▶ _What the task asks_: Set every record down again, exactly and completely.

▶ _Material provided_:
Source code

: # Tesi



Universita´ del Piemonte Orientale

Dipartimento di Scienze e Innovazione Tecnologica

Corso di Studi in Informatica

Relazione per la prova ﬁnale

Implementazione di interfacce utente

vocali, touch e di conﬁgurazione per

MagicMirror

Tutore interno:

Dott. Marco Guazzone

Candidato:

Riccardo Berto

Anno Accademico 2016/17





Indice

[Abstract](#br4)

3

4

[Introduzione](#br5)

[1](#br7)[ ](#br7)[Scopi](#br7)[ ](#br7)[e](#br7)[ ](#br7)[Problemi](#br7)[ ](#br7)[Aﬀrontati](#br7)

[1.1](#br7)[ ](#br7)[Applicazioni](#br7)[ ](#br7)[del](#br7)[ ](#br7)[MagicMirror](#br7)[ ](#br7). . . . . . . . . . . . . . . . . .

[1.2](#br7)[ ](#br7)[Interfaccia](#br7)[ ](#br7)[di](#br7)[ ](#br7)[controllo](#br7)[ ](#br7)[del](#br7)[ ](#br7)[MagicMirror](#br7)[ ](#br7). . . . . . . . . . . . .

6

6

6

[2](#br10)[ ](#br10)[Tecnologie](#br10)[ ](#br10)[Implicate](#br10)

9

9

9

▶ _Written answer_:
Source code

: # Tesi



Universita´ del Piemonte Orientale

Dipartimento di Scienze e Innovazione Tecnologica

Corso di Studi in Informatica

Relazione per la prova ﬁnale

Implementazione di interfacce utente

vocali, touch e di conﬁgurazione per

MagicMirror

Tutore interno:

Dott. Marco Guazzone

Candidato:

Riccardo Berto

Anno Accademico 2016/17





Indice

[Abstract](#br4)

3

4

[Introduzione](#br5)

[1](#br7)[ ](#br7)[Scopi](#br7)[ ](#br7)[e](#br7)[ ](#br7)[Problemi](#br7)[ ](#br7)[Aﬀrontati](#br7)

[1.1](#br7)[ ](#br7)[Applicazioni](#br7)[ ](#br7)[del](#br7)[ ](#br7)[MagicMirror](#br7)[ ](#br7). . . . . . . . . . . . . . . . . .

[1.2](#br7)[ ](#br7)[Interfaccia](#br7)[ ](#br7)[di](#br7)[ ](#br7)[controllo](#br7)[ ](#br7)[del](#br7)[ ](#br7)[MagicMirror](#br7)[ ](#br7). . . . . . . . . . . . .

6

6

6

[2](#br10)[ ](#br10)[Tecnologie](#br10)[ ](#br10)[Implicate](#br10)

9

9

9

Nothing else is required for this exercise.